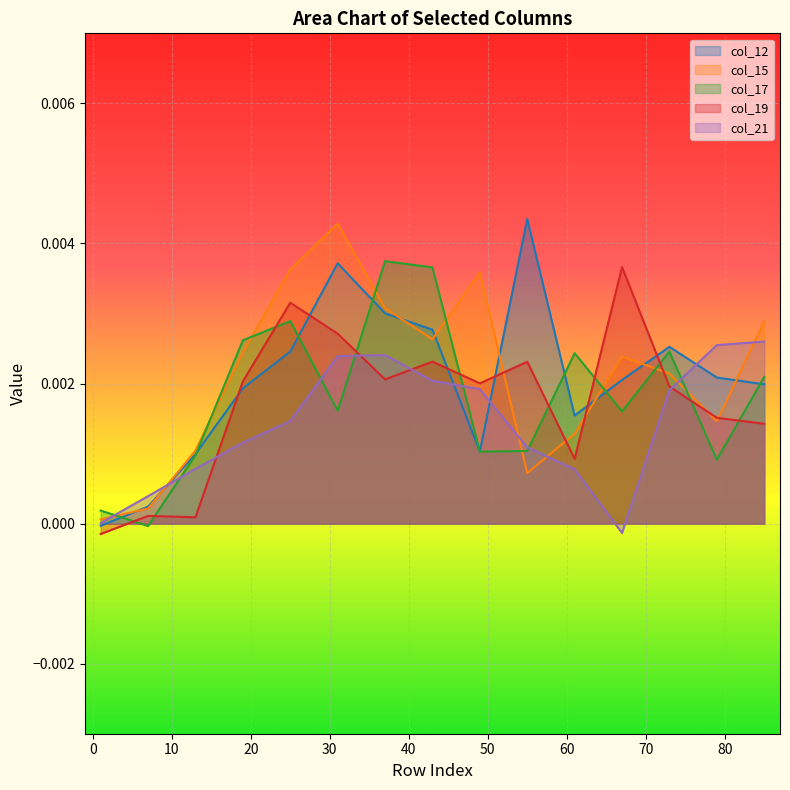

Rank the series at 37 from highest to lowest value.

col_17, col_15, col_12, col_21, col_19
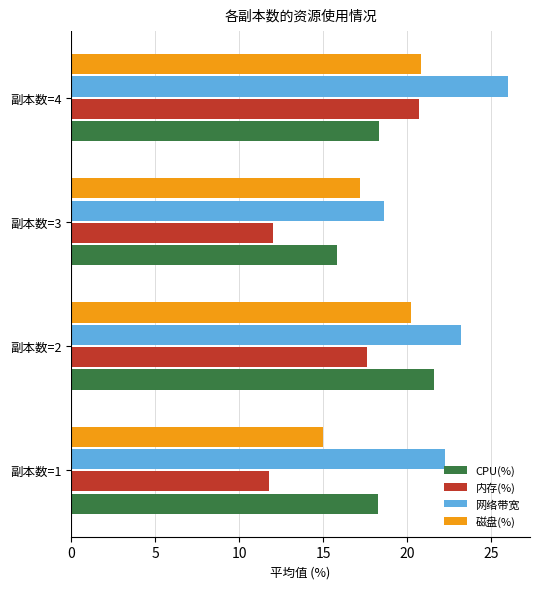

At which label does CPU(%) reach its peak?

副本数=2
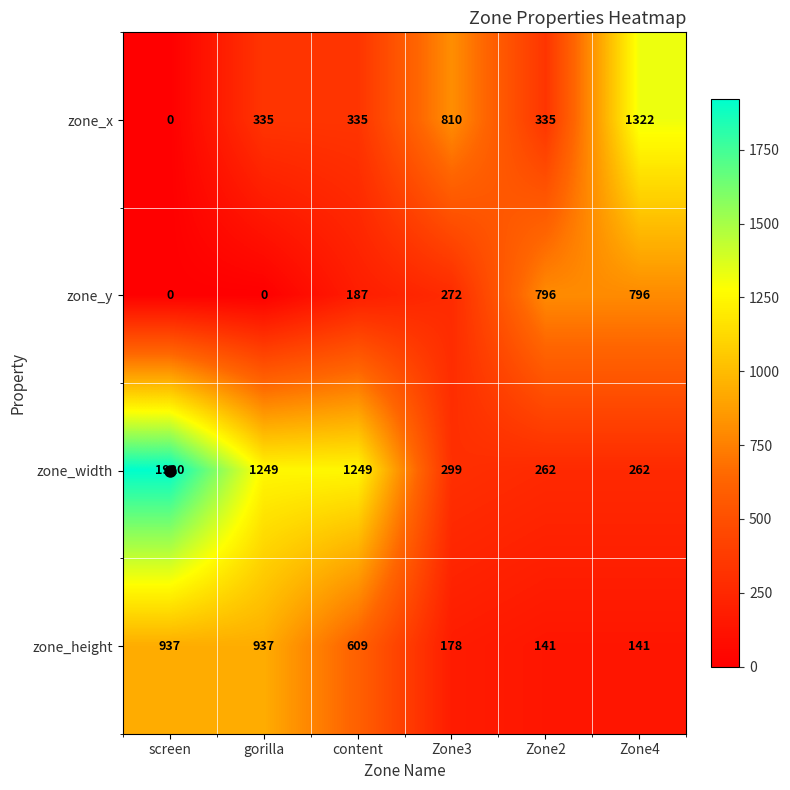

Which series has the widest spread of values?

zone_width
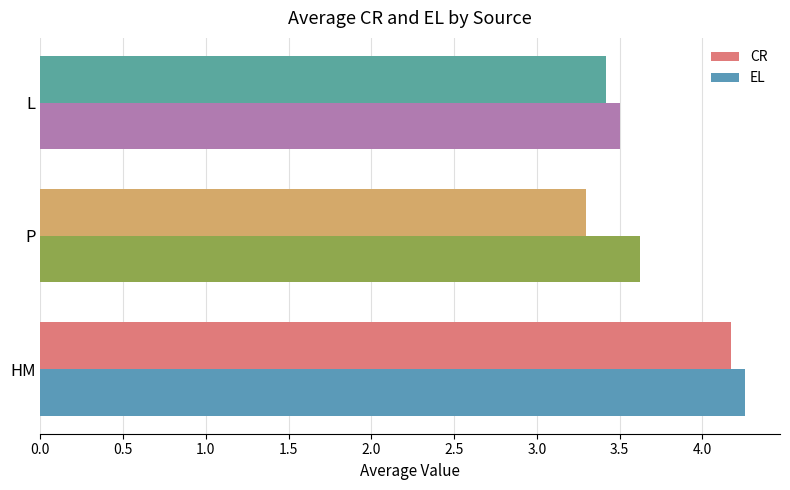

What is the difference between the CR values at L and HM?

0.8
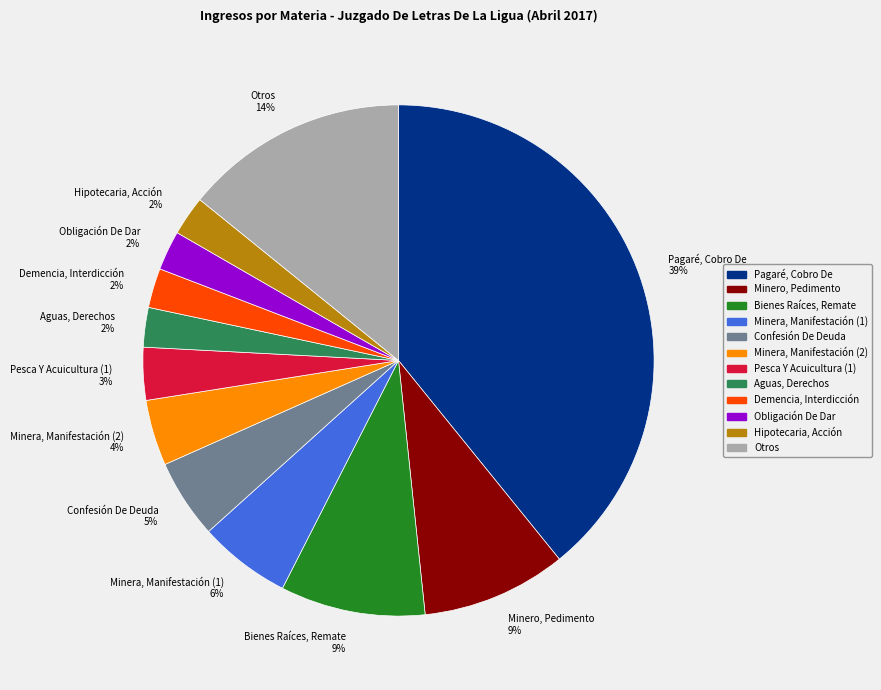

To the nearest percent, what is the difference between the Pesca Y Acuicultura (1) and Obligación De Dar slice percentages?

1%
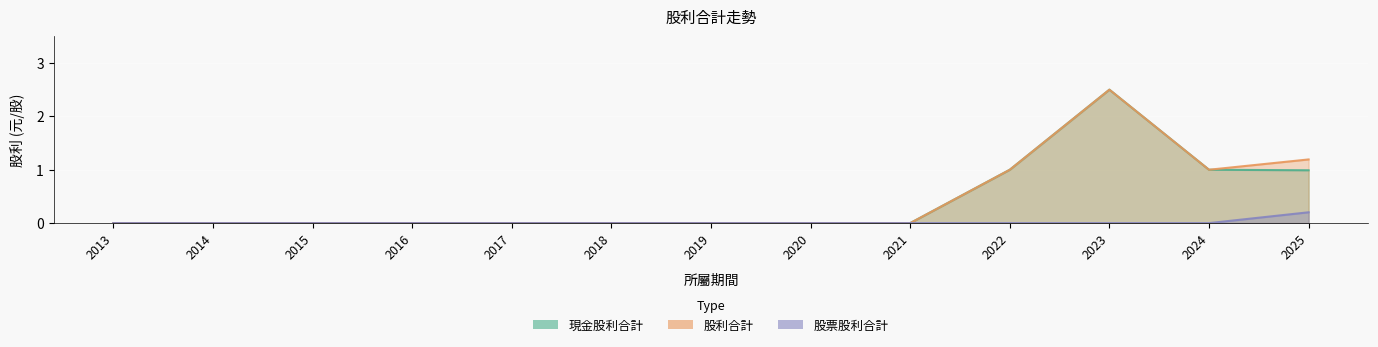

At which category is the sum across all series the highest?

2023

------------------------------------

• _What is needed_
Can you extract every row above word for word, leaving the pictures out of your answer?

• _Response area_
Rank the series at 37 from highest to lowest value.

col_17, col_15, col_12, col_21, col_19

At which label does CPU(%) reach its peak?

副本数=2

Which series has the widest spread of values?

zone_width

What is the difference between the CR values at L and HM?

0.8

To the nearest percent, what is the difference between the Pesca Y Acuicultura (1) and Obligación De Dar slice percentages?

1%

At which category is the sum across all series the highest?

2023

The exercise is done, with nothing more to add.